Most significant, however, his major opponent - Michael Lomax, the chairman of the Fulton County Commission - abruptly withdrew from the race in early August, leaving Jackson virtually unchallenged. Though the slim, articulate Mr. Lomax has a strong reputation as chairman of the county commission, he was considered the underdog.
Mr. Lomax's aggressive campaign linked Jackson to the city's high crime rate and accused him of using City Hall connections to further his career as municipal bond lawyer. But even with a series of TV commercials featuring endorsements by prominent Atlantans, Lomax could not chip away Jackson's support.
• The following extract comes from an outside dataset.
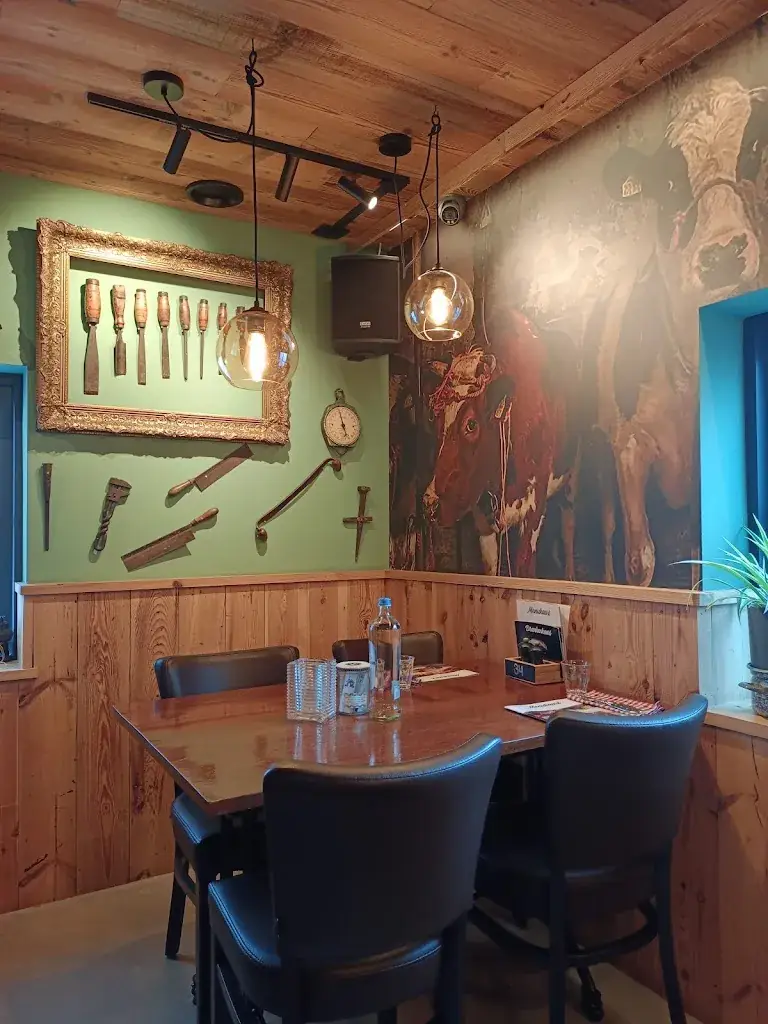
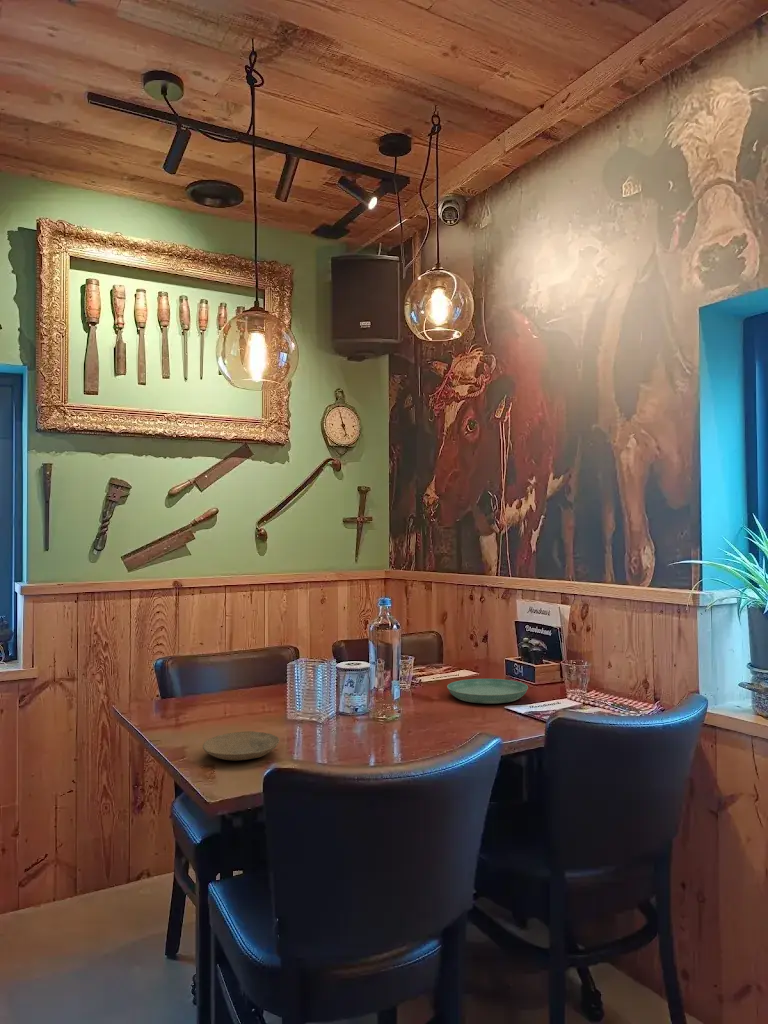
+ saucer [446,678,529,705]
+ plate [202,730,280,761]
Jackson comes from a long line of preachers, teachers, and social activists that challenged the white power structure of the Old South in 1968, a few months after the death of Martin Luther King Jr. He quit his job with the National Labor Relations Board, entering the Democratic primary race for the United States Senate seat held by Herman Talmadge, a prominent Georgia politician and one of the ``good ol' boys.''
Entering the campaign at the last minute as an unknown, Jackson lost but carried Atlanta by a majority of more than 6,000 votes. A year later, he launched a well-organized and ultimately victorious campaign for vice mayor, getting out the black vote by visiting three or four churches each Sunday.
In the 1973 race, he defeated incumbent Mayor Sam Massell, Atlanta's first Jewish mayor. As the city's first black mayor, Jackson served during a difficult period in Atlanta's history. Though the city never exploded into racial riots in the late '60s, Atlanta was making a political and social transition from white dominance to black dominance.
A believer in the politics of inclusion, he pressured banks and other long-established institutions to open their boards and membership to minorities and women. He quickly adopted affirmative action and opened up city government's nearly 70,000 city jobs.
Though sometimes described as heavy-handed, Jackson proved that a new airport could be built on time and below budget using affirmative-action guidelines.